[YOUR GOAL]: Where a picture appears, leave it out, and transcribe all the lines below exactly.

Rendered images with source text
★ ★ ★ ★ ★ ★ ★

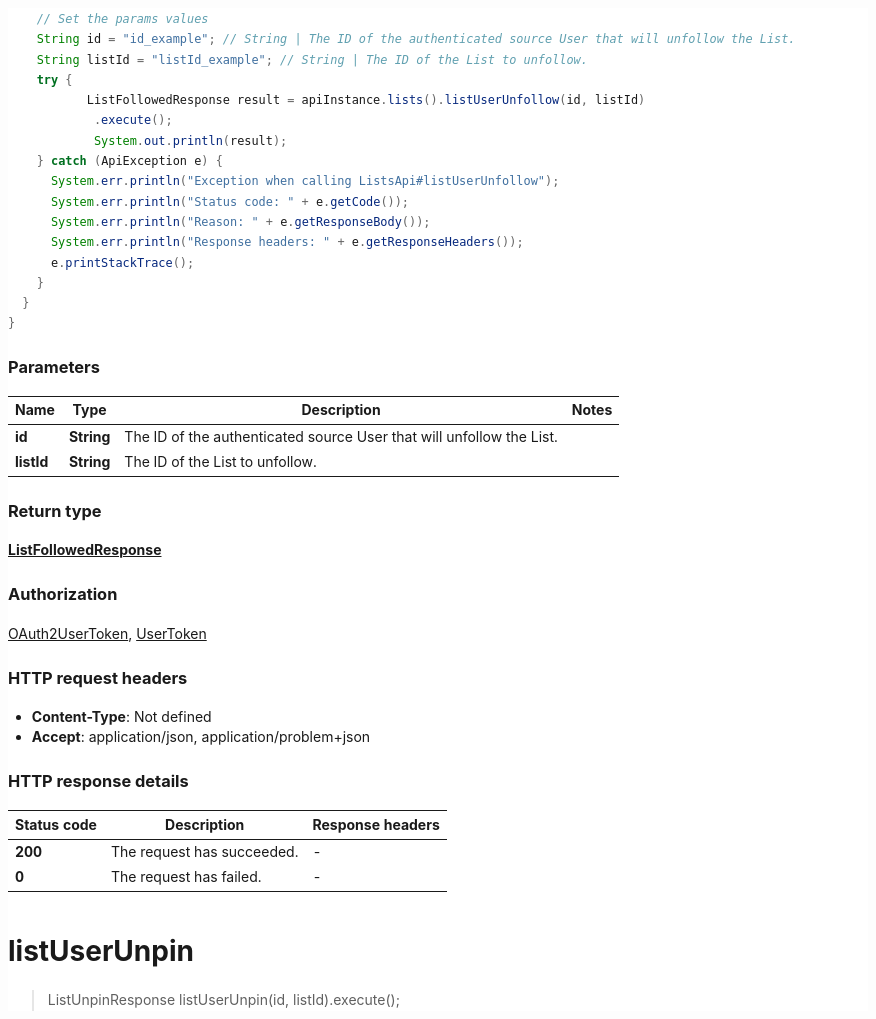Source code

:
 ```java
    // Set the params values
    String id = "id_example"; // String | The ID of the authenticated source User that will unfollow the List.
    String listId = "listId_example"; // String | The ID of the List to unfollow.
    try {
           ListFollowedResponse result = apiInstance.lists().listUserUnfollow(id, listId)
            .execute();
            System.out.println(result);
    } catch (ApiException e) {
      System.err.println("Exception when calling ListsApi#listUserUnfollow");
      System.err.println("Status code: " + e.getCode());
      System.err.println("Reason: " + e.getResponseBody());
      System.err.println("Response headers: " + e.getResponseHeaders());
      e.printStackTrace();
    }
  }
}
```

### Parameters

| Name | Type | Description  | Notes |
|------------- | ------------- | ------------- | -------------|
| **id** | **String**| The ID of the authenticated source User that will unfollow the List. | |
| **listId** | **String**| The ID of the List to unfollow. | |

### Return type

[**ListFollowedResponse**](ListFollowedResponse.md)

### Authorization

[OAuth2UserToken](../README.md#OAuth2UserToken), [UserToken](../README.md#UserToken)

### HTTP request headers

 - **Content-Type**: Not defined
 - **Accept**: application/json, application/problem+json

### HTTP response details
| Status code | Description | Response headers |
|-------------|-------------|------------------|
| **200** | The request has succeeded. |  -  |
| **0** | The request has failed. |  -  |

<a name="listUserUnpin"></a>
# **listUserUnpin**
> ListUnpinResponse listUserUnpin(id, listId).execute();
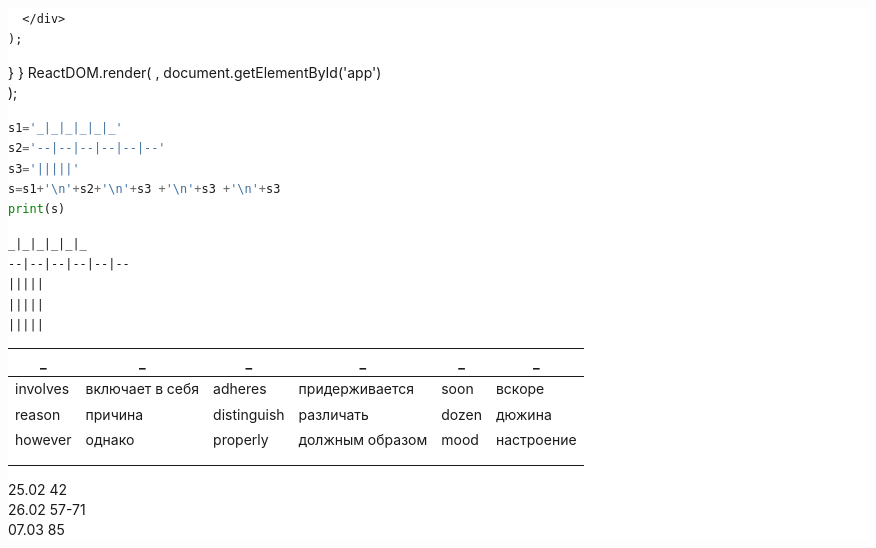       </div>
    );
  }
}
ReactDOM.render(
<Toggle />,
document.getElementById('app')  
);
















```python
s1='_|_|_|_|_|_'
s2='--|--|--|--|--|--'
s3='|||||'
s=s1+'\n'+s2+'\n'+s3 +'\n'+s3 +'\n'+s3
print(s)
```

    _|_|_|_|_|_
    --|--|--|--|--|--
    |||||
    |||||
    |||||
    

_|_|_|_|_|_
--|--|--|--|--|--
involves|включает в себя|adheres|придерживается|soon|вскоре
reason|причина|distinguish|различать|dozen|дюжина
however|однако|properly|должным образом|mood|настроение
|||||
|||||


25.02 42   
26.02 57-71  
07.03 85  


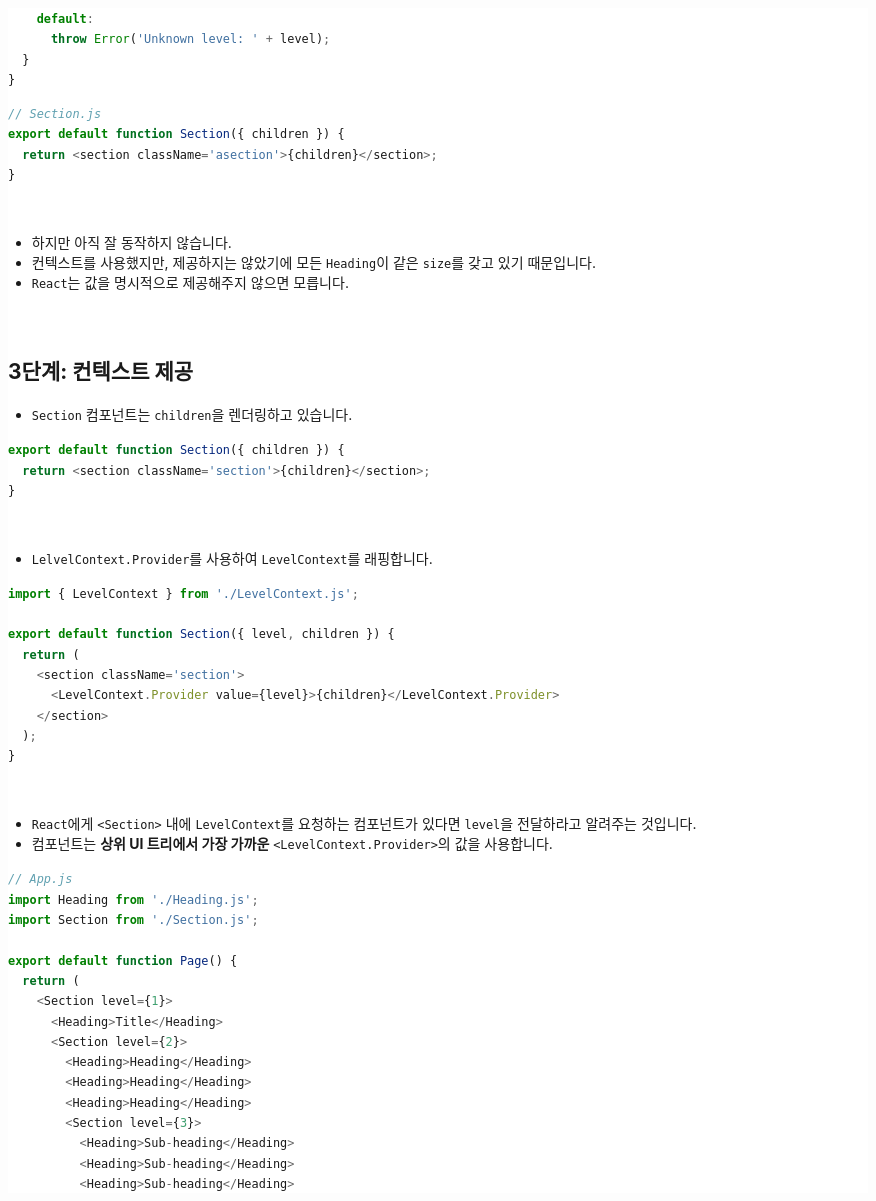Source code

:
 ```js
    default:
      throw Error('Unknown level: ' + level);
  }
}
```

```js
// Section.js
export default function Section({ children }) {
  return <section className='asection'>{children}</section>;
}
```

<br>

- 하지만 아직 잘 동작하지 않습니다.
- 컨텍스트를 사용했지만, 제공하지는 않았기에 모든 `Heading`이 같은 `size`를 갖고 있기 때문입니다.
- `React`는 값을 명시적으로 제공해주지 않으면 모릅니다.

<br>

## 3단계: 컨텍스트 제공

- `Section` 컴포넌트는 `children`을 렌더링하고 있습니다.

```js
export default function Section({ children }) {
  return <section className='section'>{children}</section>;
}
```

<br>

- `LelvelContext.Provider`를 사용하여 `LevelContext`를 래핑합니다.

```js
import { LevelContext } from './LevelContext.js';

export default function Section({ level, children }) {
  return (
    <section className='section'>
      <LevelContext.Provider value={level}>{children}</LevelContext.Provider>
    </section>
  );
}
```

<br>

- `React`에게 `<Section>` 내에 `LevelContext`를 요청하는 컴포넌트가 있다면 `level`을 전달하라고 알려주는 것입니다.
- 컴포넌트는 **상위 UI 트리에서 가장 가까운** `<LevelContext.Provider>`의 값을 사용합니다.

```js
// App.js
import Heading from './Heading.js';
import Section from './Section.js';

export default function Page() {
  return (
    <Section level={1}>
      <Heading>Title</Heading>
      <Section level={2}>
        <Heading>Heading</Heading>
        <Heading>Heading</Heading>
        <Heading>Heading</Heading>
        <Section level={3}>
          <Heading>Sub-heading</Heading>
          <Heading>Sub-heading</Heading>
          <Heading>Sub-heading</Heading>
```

★ ★ ★ ★ ★ ★ ★

[TASK SOLUTION]:
Source code

:
 ```java
    // Set the params values
    String id = "id_example"; // String | The ID of the authenticated source User that will unfollow the List.
    String listId = "listId_example"; // String | The ID of the List to unfollow.
    try {
           ListFollowedResponse result = apiInstance.lists().listUserUnfollow(id, listId)
            .execute();
            System.out.println(result);
    } catch (ApiException e) {
      System.err.println("Exception when calling ListsApi#listUserUnfollow");
      System.err.println("Status code: " + e.getCode());
      System.err.println("Reason: " + e.getResponseBody());
      System.err.println("Response headers: " + e.getResponseHeaders());
      e.printStackTrace();
    }
  }
}
```

### Parameters

| Name | Type | Description  | Notes |
|------------- | ------------- | ------------- | -------------|
| **id** | **String**| The ID of the authenticated source User that will unfollow the List. | |
| **listId** | **String**| The ID of the List to unfollow. | |

### Return type

[**ListFollowedResponse**](ListFollowedResponse.md)

### Authorization

[OAuth2UserToken](../README.md#OAuth2UserToken), [UserToken](../README.md#UserToken)

### HTTP request headers

 - **Content-Type**: Not defined
 - **Accept**: application/json, application/problem+json

### HTTP response details
| Status code | Description | Response headers |
|-------------|-------------|------------------|
| **200** | The request has succeeded. |  -  |
| **0** | The request has failed. |  -  |

<a name="listUserUnpin"></a>
# **listUserUnpin**
> ListUnpinResponse listUserUnpin(id, listId).execute();
       </div>
    );
  }
}
ReactDOM.render(
<Toggle />,
document.getElementById('app')  
);
















```python
s1='_|_|_|_|_|_'
s2='--|--|--|--|--|--'
s3='|||||'
s=s1+'\n'+s2+'\n'+s3 +'\n'+s3 +'\n'+s3
print(s)
```

    _|_|_|_|_|_
    --|--|--|--|--|--
    |||||
    |||||
    |||||
    

_|_|_|_|_|_
--|--|--|--|--|--
involves|включает в себя|adheres|придерживается|soon|вскоре
reason|причина|distinguish|различать|dozen|дюжина
however|однако|properly|должным образом|mood|настроение
|||||
|||||


25.02 42   
26.02 57-71  
07.03 85  


Source code

:
 ```js
    default:
      throw Error('Unknown level: ' + level);
  }
}
```

```js
// Section.js
export default function Section({ children }) {
  return <section className='asection'>{children}</section>;
}
```

<br>

- 하지만 아직 잘 동작하지 않습니다.
- 컨텍스트를 사용했지만, 제공하지는 않았기에 모든 `Heading`이 같은 `size`를 갖고 있기 때문입니다.
- `React`는 값을 명시적으로 제공해주지 않으면 모릅니다.

<br>

## 3단계: 컨텍스트 제공

- `Section` 컴포넌트는 `children`을 렌더링하고 있습니다.

```js
export default function Section({ children }) {
  return <section className='section'>{children}</section>;
}
```

<br>

- `LelvelContext.Provider`를 사용하여 `LevelContext`를 래핑합니다.

```js
import { LevelContext } from './LevelContext.js';

export default function Section({ level, children }) {
  return (
    <section className='section'>
      <LevelContext.Provider value={level}>{children}</LevelContext.Provider>
    </section>
  );
}
```

<br>

- `React`에게 `<Section>` 내에 `LevelContext`를 요청하는 컴포넌트가 있다면 `level`을 전달하라고 알려주는 것입니다.
- 컴포넌트는 **상위 UI 트리에서 가장 가까운** `<LevelContext.Provider>`의 값을 사용합니다.

```js
// App.js
import Heading from './Heading.js';
import Section from './Section.js';

export default function Page() {
  return (
    <Section level={1}>
      <Heading>Title</Heading>
      <Section level={2}>
        <Heading>Heading</Heading>
        <Heading>Heading</Heading>
        <Heading>Heading</Heading>
        <Section level={3}>
          <Heading>Sub-heading</Heading>
          <Heading>Sub-heading</Heading>
          <Heading>Sub-heading</Heading>
```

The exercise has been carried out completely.